Here I will attempt to list the scariest, creepiest, most frightening work that Mr. King has to offer. I will also attempt to embellish the list using free images from Pixabay.
Feeling pigeonholed as just a horror writer after reader backlash against his (excellent) fantasy novel The Eyes of the Dragon, Mr. King got his sweet, savory revenge by releasing Misery, a… horror novel. Take that, readers! That said, Misery is an excellent book, with its pages crawling with the heebie-jeebies; a shiver-inducing tension materializes whenever antagonist Anne Wilkes appears. It’s a testament to King’s ability to write characters that out of all the supernatural monsters and serial killers that he’s created, a lonely nurse is quite possibly the most frightening.

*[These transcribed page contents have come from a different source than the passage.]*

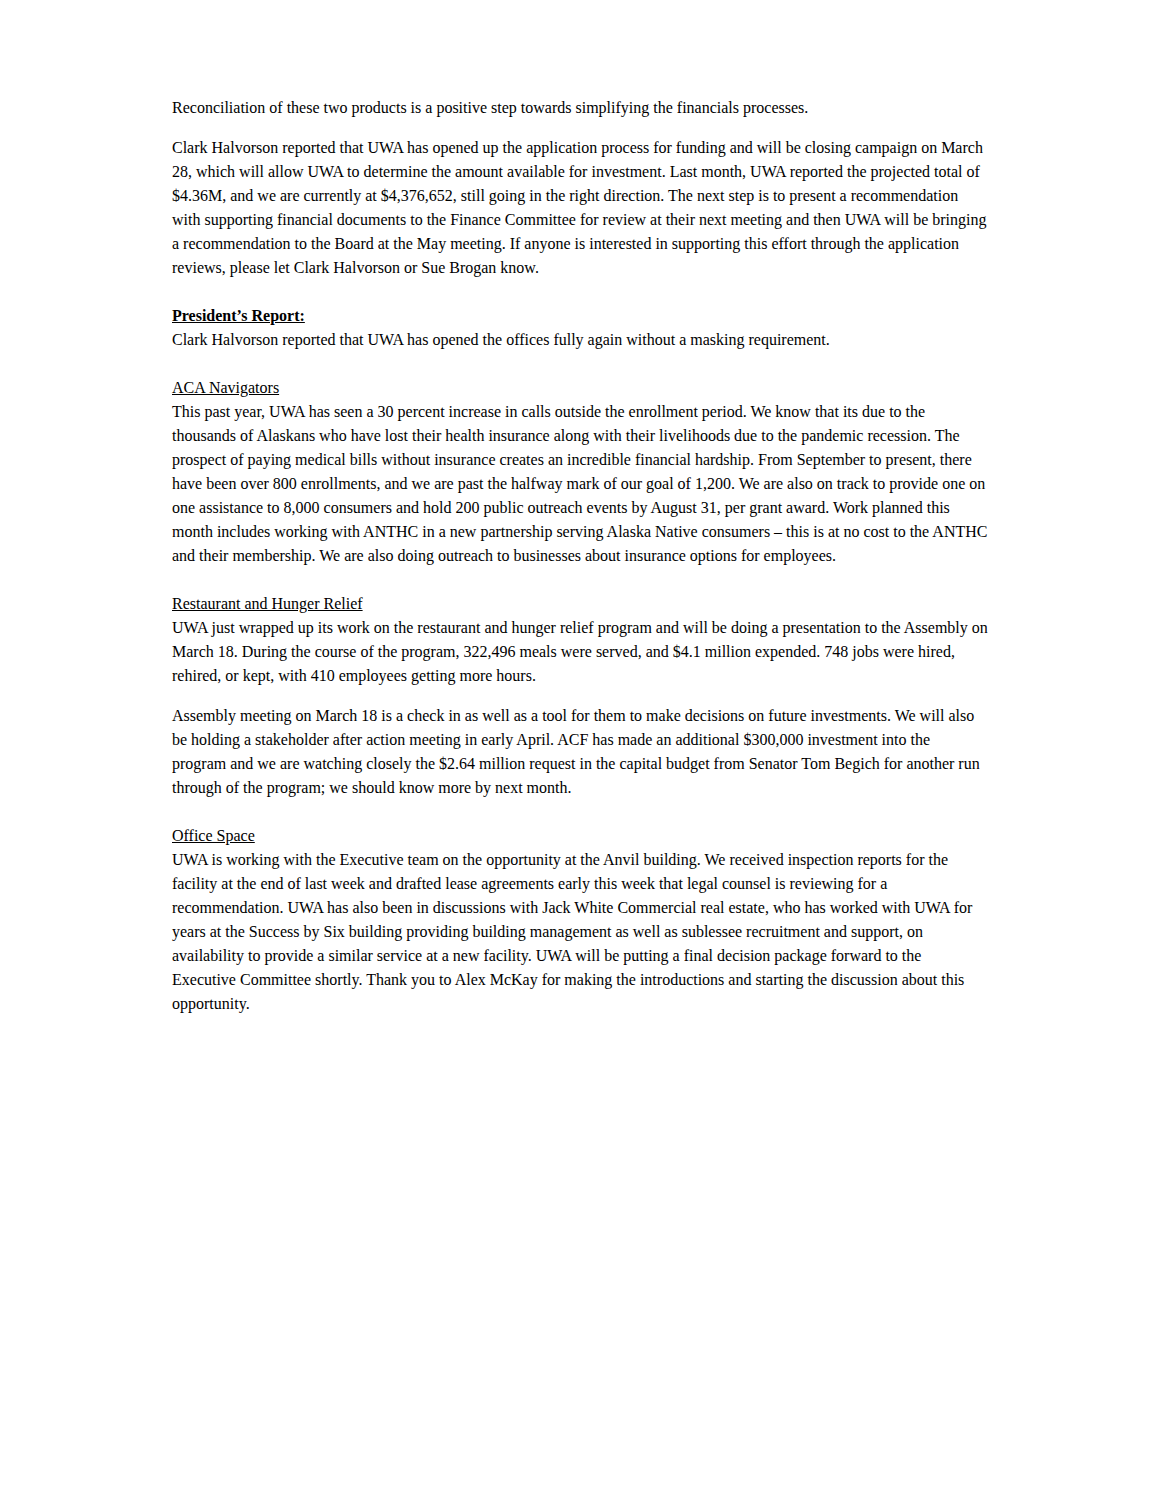Reconciliation of these two products is a positive step towards simplifying the financials processes.
Clark Halvorson reported that UWA has opened up the application process for funding and will be closing campaign on March 28, which will allow UWA to determine the amount available for investment. Last month, UWA reported the projected total of $4.36M, and we are currently at $4,376,652, still going in the right direction. The next step is to present a recommendation with supporting financial documents to the Finance Committee for review at their next meeting and then UWA will be bringing a recommendation to the Board at the May meeting. If anyone is interested in supporting this effort through the application reviews, please let Clark Halvorson or Sue Brogan know.
President’s Report:
Clark Halvorson reported that UWA has opened the offices fully again without a masking requirement.
ACA Navigators
This past year, UWA has seen a 30 percent increase in calls outside the enrollment period. We know that its due to the thousands of Alaskans who have lost their health insurance along with their livelihoods due to the pandemic recession. The prospect of paying medical bills without insurance creates an incredible financial hardship. From September to present, there have been over 800 enrollments, and we are past the halfway mark of our goal of 1,200. We are also on track to provide one on one assistance to 8,000 consumers and hold 200 public outreach events by August 31, per grant award. Work planned this month includes working with ANTHC in a new partnership serving Alaska Native consumers – this is at no cost to the ANTHC and their membership. We are also doing outreach to businesses about insurance options for employees.
Restaurant and Hunger Relief
UWA just wrapped up its work on the restaurant and hunger relief program and will be doing a presentation to the Assembly on March 18. During the course of the program, 322,496 meals were served, and $4.1 million expended. 748 jobs were hired, rehired, or kept, with 410 employees getting more hours.
Assembly meeting on March 18 is a check in as well as a tool for them to make decisions on future investments. We will also be holding a stakeholder after action meeting in early April. ACF has made an additional $300,000 investment into the program and we are watching closely the $2.64 million request in the capital budget from Senator Tom Begich for another run through of the program; we should know more by next month.
Office Space
UWA is working with the Executive team on the opportunity at the Anvil building. We received inspection reports for the facility at the end of last week and drafted lease agreements early this week that legal counsel is reviewing for a recommendation. UWA has also been in discussions with Jack White Commercial real estate, who has worked with UWA for years at the Success by Six building providing building management as well as sublessee recruitment and support, on availability to provide a similar service at a new facility. UWA will be putting a final decision package forward to the Executive Committee shortly. Thank you to Alex McKay for making the introductions and starting the discussion about this opportunity.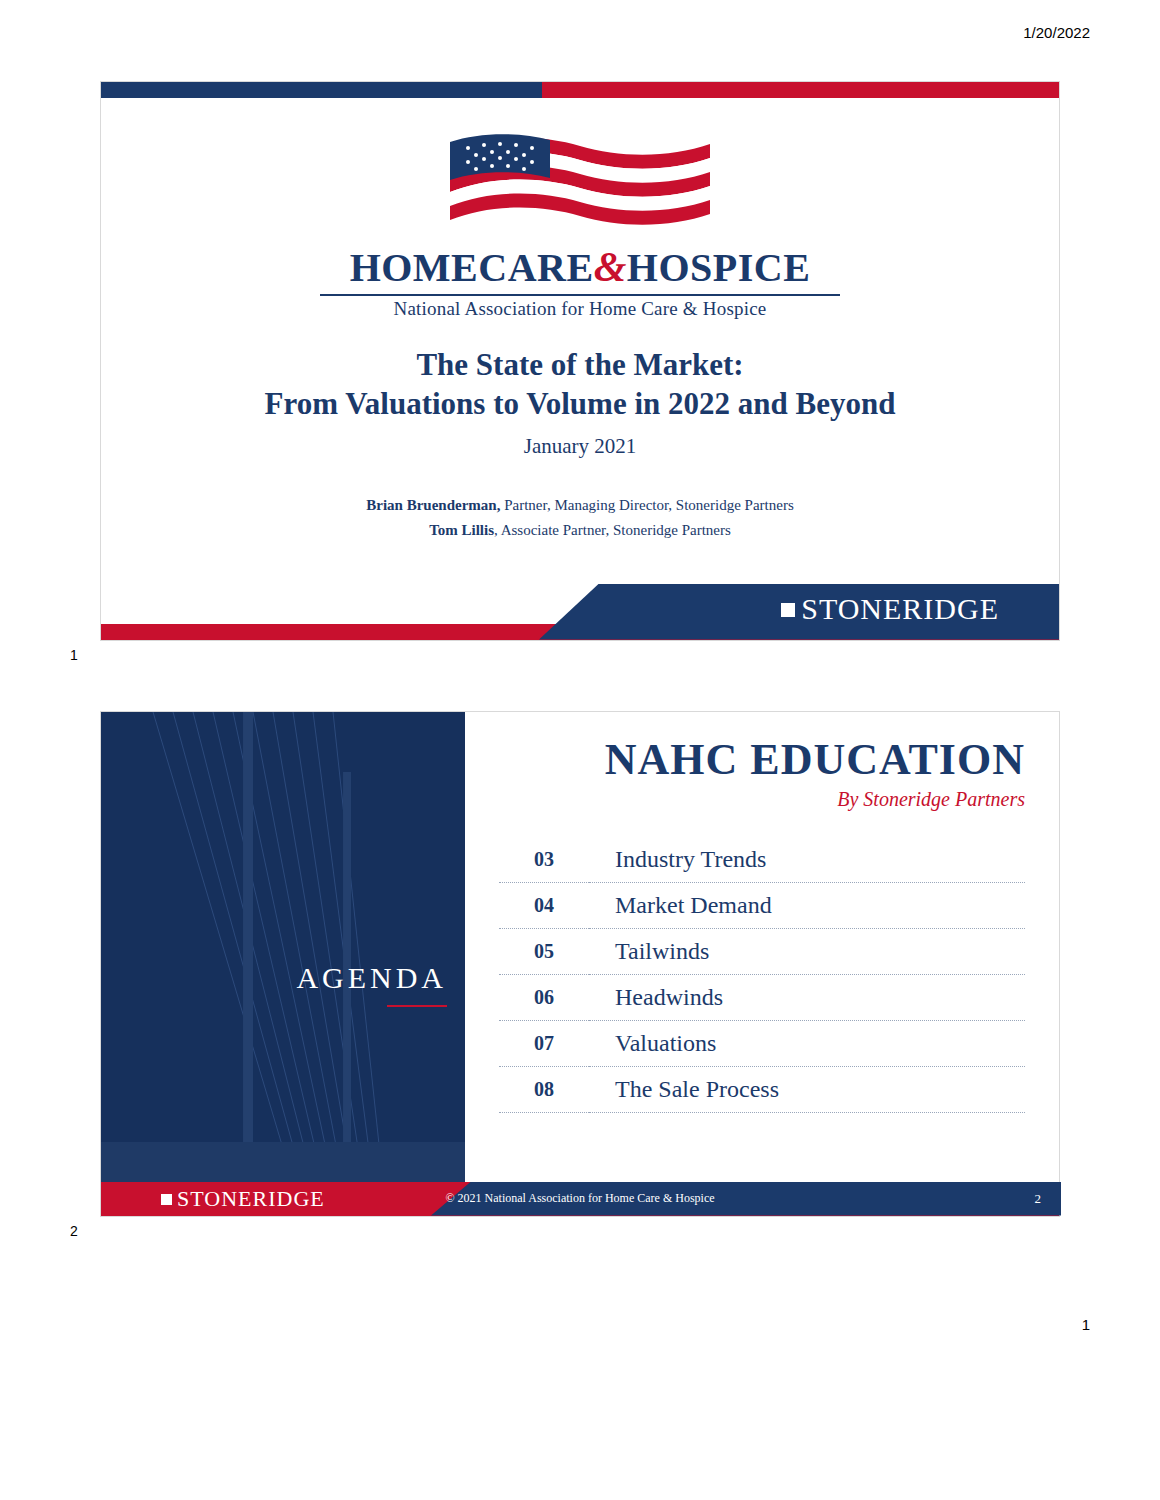1/20/2022
HOMECARE&HOSPICE
National Association for Home Care & Hospice
The State of the Market:
From Valuations to Volume in 2022 and Beyond
January 2021
Brian Bruenderman, Partner, Managing Director, Stoneridge Partners
Tom Lillis, Associate Partner, Stoneridge Partners
STONERIDGE
1
AGENDA
NAHC EDUCATION
By Stoneridge Partners
| 03 | Industry Trends |
| 04 | Market Demand |
| 05 | Tailwinds |
| 06 | Headwinds |
| 07 | Valuations |
| 08 | The Sale Process |
STONERIDGE
© 2021 National Association for Home Care & Hospice
2
2
1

Just After Sunset: Stories
The first of King’s short story anthologies on this list, Just After Sunset collects 13 horrific tales, starting with Willa, the ending of which veteran horror readers can probably guess before the halfway point of the story but is delightfully spooky nonetheless. Other standouts include the not-Lovecraftian but kinda-Lovecraftian N., the enjoyable-but-vile A Very Tight Place, and my favorite, Mute. This collection of bite-sized scares is a great start for those unfamiliar with Stephen King’s short works.
Now, Saint Bernards are generally dogs that are content to sit there drooling while toddlers yank on their ears and tug on their tails, but the titular canine character in Cujo is the stuff of nightmares. Rabid and bloodthirsty, Cujo terrorizes a pair of families in Castle Rock (also the setting for The Body and Needful Things), making readers see old Fido in a completely new and frightening light.
Lisey’s Story is disarmingly sweet; unexpected for a Stephen King horror story. Also unexpected is that one of the main characters in the book is a successful writer and that traits of other characters in the novel include psychosis and other signs of mental illness. Despite this all being completely brand-new literary territory for Mr. King, Lisey’s Story ends up being a great horror book with the perfect amount of romanticism.
The setting of The Shining — the isolated, empty Overlook Hotel in the middle of a cold winter — isn’t the scariest part of the book. The thing that frightens me the most about The Shining is the slow, methodical build-up, the ratcheting up of tension until the entire hotel seems to drip with something sinister and you can’t help but keep turning the pages until boom, things happen and you inadvertently and spontaneously develop a bunch of new phobias. A truly scary story and one of Stephen King’s best works.
While The Shining‘s scares were accentuated by a slow, anxious accumulation of tension, its direct sequel, Doctor Sleep, has much more vicious and palpable scares. The story follows Jack Torrance’s son, now a grown man and dealing with his own alcoholism and internal demons as he wrestles with his ability to shine; this is an ability, he finds, is not his alone. The struggles are still psychological and there are still ghostly dangers abound, but Doctor Sleep is scary in a much different, non-claustrophobic way.
People find clowns scary. The painted-on smiles, the unnaturally white makeup, the bright costumes — it all speaks to some innate fear that we have. Within the psychological horrors of King’s IT, this fear is compounded by the demon-like mysticism of the titular character. IT is a spooky, spooky book, and is one of Stephen King’s must-read works.
Teenage girls are scary enough, but when you combine their hormone-fueled bodies with supernatural powers, the scare factor reaches a whole new level. Just imagine an emotional teenage girl, give her superpowers, and fill her with rage: this is Carrie. Carrie is all at once a horror novel, a commentary on bullying, and a peek into the lives of high school pre-adults.
For me, the standout story in Skeleton Crew is the novella The Mist, which has been re-published as a standalone edition. The Mist has everything I could ever want from a lovecraftian horror story, with just the right amount of creepiness and tension interrupted periodically by fantastical eldritch monsters. Other great stories are included in this collection, including the not-quite-horror-but-still-horrific The Word Processor of the Gods and two fantastic stories about a psychotic milkman called Morning Deliveries and Big Wheels: A Tale of the Laundry Game.
Just like The Shining, much of ‘Salem’s Lot‘s scares come from a slow, methodical build-up of tension that increases steadily until it reaches a boiling point. ‘Salem’s Lot tells the story of Ben — a writer, of course — in the fictional town of Jerusalem’s Lot as mysterious events unfold. ‘Salem’s Lot is one of King’s best and scariest books.